IN 1946, General Aung San, father of Suu Kyi, assured full rights and privileges to Muslim Rohingya Arakanese as an indigenous people saying: ‘I give (offer) you a blank cheque. We will live together and die together. Demand what you want. I will do my best to fulfil them. If native people are divided, it will be difficult to achieve independence for Burma.’

‘I understand that during the time of the Constituent Assembly in 1947 after the signing of the Panglong Agreement that February and before the Union of Burma came into being in January 1948, my father Sao Shwe Thaike was asked if the Rohingyas of Arakan are indigenous Peoples? My father, who is a Shan as am I, replied, ‘if the Rohingyas are not indigenous, nor am I’, wrote Han Yawnghew (son of Sao Shwe Thaike who was appointed Counsellor to the Governor, later he was elected the first president of independent Burma in 1948–52).

The above brief review shows that what is promoted by ultra-racist and bigot monks like Wirathu of Myanmar, and ultra-nationalist and chauvinist revisionist politicians and their fanatical followers, and pseudo-historians as the single tree of their culture, rooted in their racial and religious myths, is actually more like a vast forest of many cultures filled with countless trees of various sizes, shades, ages, colours and types, constantly cross-breeding to fertilise one another. The profusion of cultures blurs the boundaries of the forest.
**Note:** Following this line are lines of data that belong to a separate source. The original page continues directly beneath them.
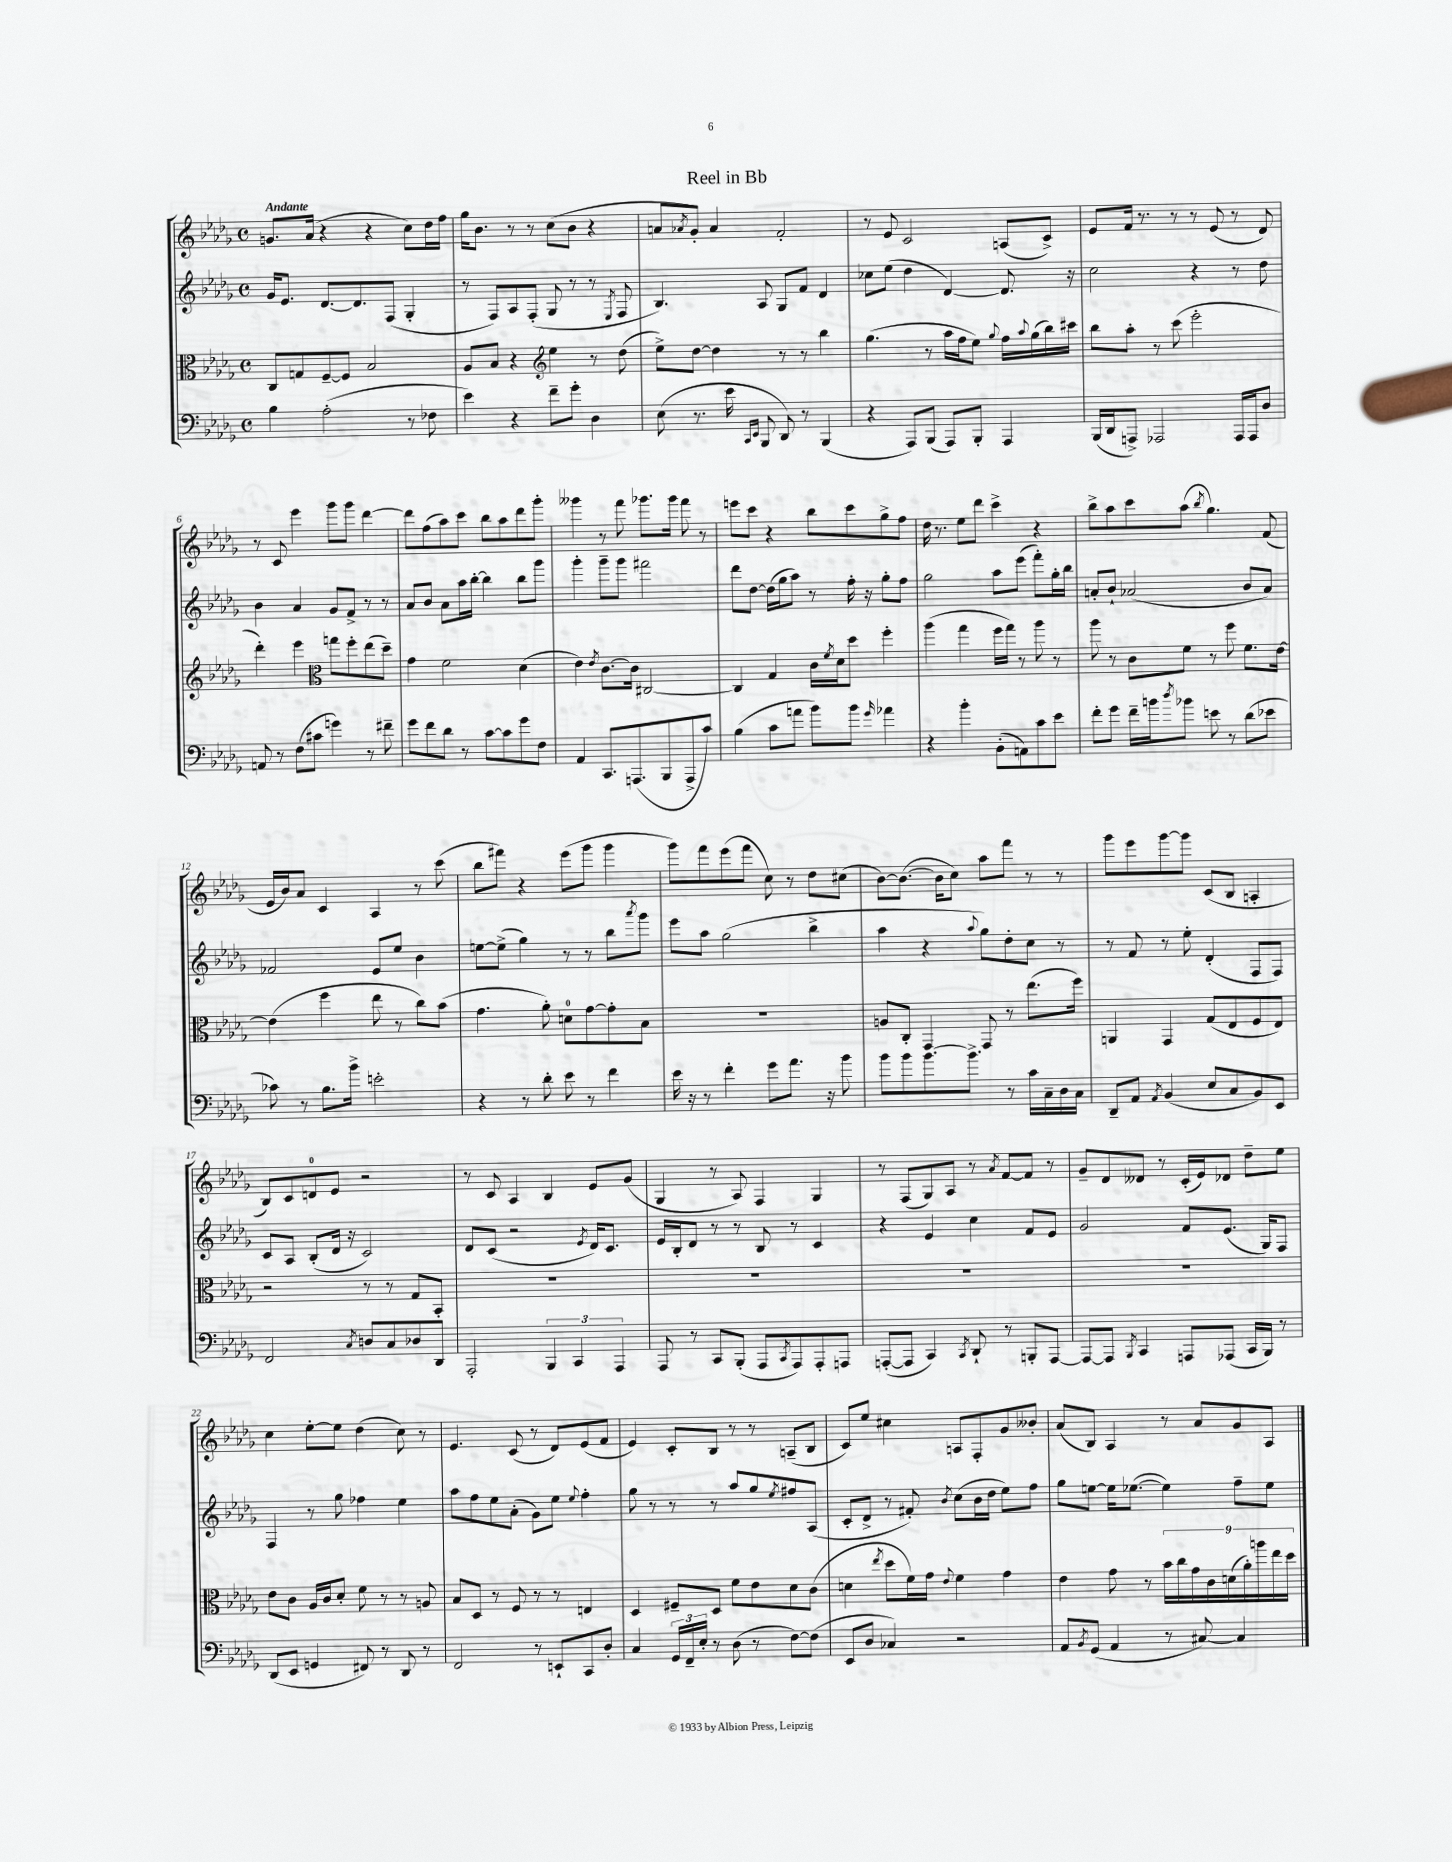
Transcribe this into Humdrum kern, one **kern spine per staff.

**kern	**kern	**kern	**kern
*staff4	*staff3	*staff2	*staff1
*clefF4	*clefC3	*clefG2	*clefG2
*k[b-e-a-d-g-]	*k[b-e-a-d-g-]	*k[b-e-a-d-g-]	*k[b-e-a-d-g-]
*M4/4	*M4/4	*M4/4	*M4/4
*met(c)	*met(c)	*met(c)	*met(c)
4B-	8C	16g-	8.g
.	.	8.e-	.
.	8G	.	.
.	.	.	(16a-
(2A-'	[8F~	[8.d-	4r
.	8F]	.	.
.	.	8.d-]	.
.	2B-	.	4r
.	.	(8F	.
8r	.	4G-'	8cc)
8F-	.	.	16dd-
.	.	.	16ff
=	=	=	=
4e-)	8A-	8r	16gg-
.	.	.	8.b-
.	8B-	8F)	.
4r	4r	8A-	8r
.	.	(8F'	8r
*	*clefG2	*	*
8f~	4ee-	8G-	(8cc
8g-'	.	8r	8b-
4D-	8r	8r	4r
.	.	8qE-	.
.	(8dd-	8F	.
=	=	=	=
(8E-	8ee-^)	4.B-)	8a
.	.	.	8qa-
8.r	[8dd-	.	8g-')
.	4dd-]	.	4a-
16e-	.	.	.
16qqCC	.	.	.
16qqEE-	.	.	.
8BBB-	.	8A-	.
8DD-)	8r	8G-	2f'
8r	8r	8f	.
(4BBB-	4bb-	4d-	.
=	=	=	=
4r	(4.gg-	8cc-	8r
.	.	(8ee-	8e-
8AAA-)	.	4dd-	2c
(8BBB-	8r	.	.
8AAA-)	16aa-	[4d-)	.
.	16ff	.	.
8BBB-'	8ee-)	.	.
.	8qqgg-	.	.
4AAA-	16ff	8.d-]	(8A
.	8qqaa-	.	.
.	(16gg-	.	.
.	16bb-)	.	8c^)
.	16ccc#	16r	.
=	=	=	=
(16BBB-	8bb-	2cc	8e-
16DD-	.	.	.
8AAA^)	8aa-'	.	16f
.	.	.	8.r
2AAA-	8r	.	.
.	(8ccc	.	8r
.	2eee-'	4r	8r
.	.	.	(8e-
16AAA-	.	8r	8r
16AAA-	.	.	.
8D-	.	8dd-	8d-)
=	=	=	=
8AA	4ddd-')	4b-	8r
8r	.	.	8c
(8F	4eee-	4a-	4eee-
8c#	.	.	.
*	*clefC3	*	*
4g)	8gg	8g-	8ggg-
.	8ff'	8f^	8ggg-
8r	(8ee-	8r	[4ddd-
8f#~	8dd-~)	8r	.
=	=	=	=
8g-	4g-	8a-	8ddd-]
8f	.	8b-	(8ff
8d-	2f	8a-	8aa-)
8r	.	16aa-	8ccc
.	.	[16bb-'	.
[8c	.	4bb-]	8bb-
8c]	.	.	8aa-
8g-	(4d-	8bb-	8ddd-
8F	.	8ggg-	8ggg-'
=	=	=	=
4AA-	4e-)	4ggg-'	4ggg--
.	8qe-	.	.
8.CC	[8.c	8ggg-~	8r
.	.	8ggg-	8fff
(8.AAA	16c]	.	.
.	[2C#	2fff#	8.ggg-
8BBB-	.	.	.
.	.	.	16ggg-
8AAA^	.	.	8fff
8c)	.	.	8r
=	=	=	=
(4B-	4C#]	8ddd-	8eee
.	.	[8dd-	8ccc
8c	4G-	(16dd-]	4r
.	.	16gg-	.
8a	.	8aa-)	.
8b-)	16c	8r	8bb-
.	8qf	.	.
.	16d-	.	.
8b-	8dd-	16ff'	8ccc
.	.	16r	.
16qqg-	.	.	.
4a-	4ff'	8gg-'	8gg-^
.	.	8ff	8ff
=	=	=	=
4r	(4aa-	2gg-	16dd-
.	.	.	8.r
4b-'	4gg-	.	8ee-
.	.	.	8ddd-
(8BB-'	16ff	8aa-	4ccc^
.	16gg-)	.	.
8AA)	8r	(8eee-	.
8c	8aa-	8fff')	4r
8e-	8r	16gg-'	.
.	.	16bb-	.
=	=	=	=
8f'	8aa-	8a'	8bb-^
8g-	8r	8b-`	8aa-
16f~	8c	(2a-	8ccc
16b	.	.	.
8qdd-	.	.	.
8b-	8f	.	(8aa-
.	.	.	8qbb-
8e	8r	.	4.gg-)
8r	8ff	.	.
(8d-	8.f	8b-	.
8e-	.	8a-)	(8f
.	[16e-	.	.
=	=	=	=
8c-)	(4e-]	2f-	16e-
.	.	.	16b-)
8r	.	.	8a-
8.B-	4ff	.	4c
16b-^	.	.	.
2e'	8ee-	8e-	4A-
.	8r	8ee-	.
.	8cc)	4b-	8r
.	(8b-	.	(8ccc
=	=	=	=
4r	4.g-	[8ee	8bb-
.	.	(8ee^]	8fff#)
8r	.	4gg-)	4r
8d-'	8a-')	.	.
8e-	8d	8r	(8eee-
8r	[8g-	8r	8ggg-
4f	8g-']	8bb-	4ggg-
.	.	8qaaa-	.
.	8B-	8ggg-	.
=	=	=	=
16e-	1r	8eee-	8ggg-)
16r	.	.	.
8r	.	8aa-	8fff
4f'	.	(2gg-	(8eee-
.	.	.	8fff
8g-	.	.	8cc)
8.a-	.	.	8r
.	.	4bb-^	8dd-
16r	.	.	.
8b-	.	.	(8cc#
=	=	=	=
8b-	8A	4aa-	[8b-)
8b-	8C'	.	(8.b-_
[8.b-	4GG-	4r	.
.	.	.	16b-]
.	.	.	8cc)
8.b-^]	.	.	.
.	.	8qqaa-	.
.	8GG-	8gg-)	8aa-
8r	8r	8dd-'	8fff
16c	(8.ee-	8cc	8r
16C~	.	.	.
16D-	.	8r	8r
16C	16ff)	.	.
=	=	=	=
8DD-~	4AA	8r	8ggg-
8AA-	.	8f	8eee-
8qAA-	.	.	.
(4BB-	4GG-	8r	[8ggg-
.	.	8ee-'	8ggg-]
8E-	(8G-	(4d-'	(8c
8C	8E-	.	8B-
8BB-)	8F	8F	4A'
8EE-	8E-)	8F)	.
=	=	=	=
2FF	2r	8c	8B-)
.	.	8A-	8c
.	.	(8B-'	8d
.	.	16d-	8e-
.	.	16r	.
8qC	.	.	.
8D	8r	2c)	2r
8C	8r	.	.
8D-	8G-	.	.
8DD-	8BB-'	.	.
=	=	=	=
2AAA-'	1r	8d-	8r
.	.	(8c	8c
.	.	2r	4A-
6BBB-	.	.	4B-
6CC	.	.	.
.	.	8qe-	.
.	.	16d-)	8e-
.	.	8.c	.
6AAA-	.	.	.
.	.	.	(8g-
=	=	=	=
8AAA-	1r	16e-	4G-
.	.	16B-'	.
8r	.	8d-	.
8CC	.	8r	8r
(8BBB-'	.	8r	8A-)
8AAA-	.	8B-	4F
8qCC	.	.	.
8AAA-)	.	8r	.
8AAA-'	.	4c	4G-
8AAA	.	.	.
=	=	=	=
([8AAA'	1r	4r	8r
8AAA]	.	.	(8F
4CC)	.	4e-	8G-)
.	.	.	8A-
8qCC	.	.	.
8DD-`	.	4cc	8r
.	.	.	8qa-
8r	.	.	[8f
8BBB'	.	8f	8f]
[8AAA	.	8e-	8r
=	=	=	=
8AAA_	1r	2g-	8g-~
8AAA]	.	.	8d-
8qBBB-	.	.	.
4CC	.	.	8d--
.	.	.	8r
8AAA	.	8f	(16c'
.	.	.	16e-)
(8AAA-	.	(8.e-	8d-
16CC	.	.	8dd-~
16BBB-)	.	16G-)	.
8r	.	8F	8ee-
=	=	=	=
(8DD-	8e-	4F	4cc
8EE-	8c	.	.
4GG	16A-	8r	[8ee-'
.	16c	.	.
.	8d-'	8gg-	8ee-]
8FF#)	8f	4ff-	(4dd-
8r	8r	.	.
8DD-	8r	4ee-	8cc)
8r	8A	.	8r
=	=	=	=
2FF	8B-	8aa-	4.e-
.	8D-	8ff	.
.	8r	8ee-	.
.	8F	(8a-'	(8c
8r	8r	8g-)	8r
8EE`	8r	8ee-	8d-)
.	.	8qqee-	.
8CC	4E	4ff'	(8e-
8D-'	.	.	8f
=	=	=	=
4C	4D-	8gg-	4e-)
.	.	8r	.
24GG-	8F#~	8r	8c'
24FF~	.	.	.
24E-'	.	.	.
8r	8D-	8r	8B-
(8D-	8f	8aa-	8r
8r	8e-	8gg-	8r
.	.	8qee-	.
[8F)	8d-	8ff#	(8A~
(8F]	(8c	(8A-	8B-
=	=	=	=
8EE-	4d	8c'	8c)
8D-	.	8d-^	8ee-
.	8qee-	.	.
4C-)	8dd-	8r	4cc#
.	16f)	8f#')	.
.	16g-	.	.
.	8qqe-	8qb-	.
2r	4f	(8cc	8A
.	.	16b-	8F'
.	.	16dd-	.
.	4g-	8ee-)	8g-
.	.	8ff	8b--'
=	=	=	=
8AA-	4e-	8gg-	(8a-
8qBB-	.	.	.
(8GG-	.	[8ee	8B-)
4AA-	8g-	16ee]	4A-
.	.	([8.ee-	.
.	8r	.	.
8r	18b-	4ee-])	8r
.	18cc	.	.
.	18g-	.	.
[8C#)	.	.	8a-
.	18c	.	.
.	(18d	.	.
4C#]	.	8ff~	8g-
.	18a-')	.	.
.	18aa	.	.
.	.	8ee-	8A-
.	18ee-	.	.
.	18dd-	.	.
==	==	==	==
*-	*-	*-	*-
According to professor Ludden, ‘the so-called cultural boundaries of our time are more like an artefact of modern national cultures than an accurate reflection of the pre-modern conditions.’

I would like to conclude with a statement from Dr Shwe Lu Maung, ‘Therefore, the Myanmar government assertion that the Rohingyas are the British era settlers is nothing but a cover up of Burmese atrocities and colonialism over Arakan from 1784 to 1826. Myanmar government has given citizenship to the Pakistani and Bangladeshi Rakhines of Arakan who returned to Myanmar after 1948, but denies citizenship to the Rohingyas on the ground of race and religion. This double standard is against the philosophy and ideology of we-the-people.’

Dr Habib Siddiqui is a peace and rights activist.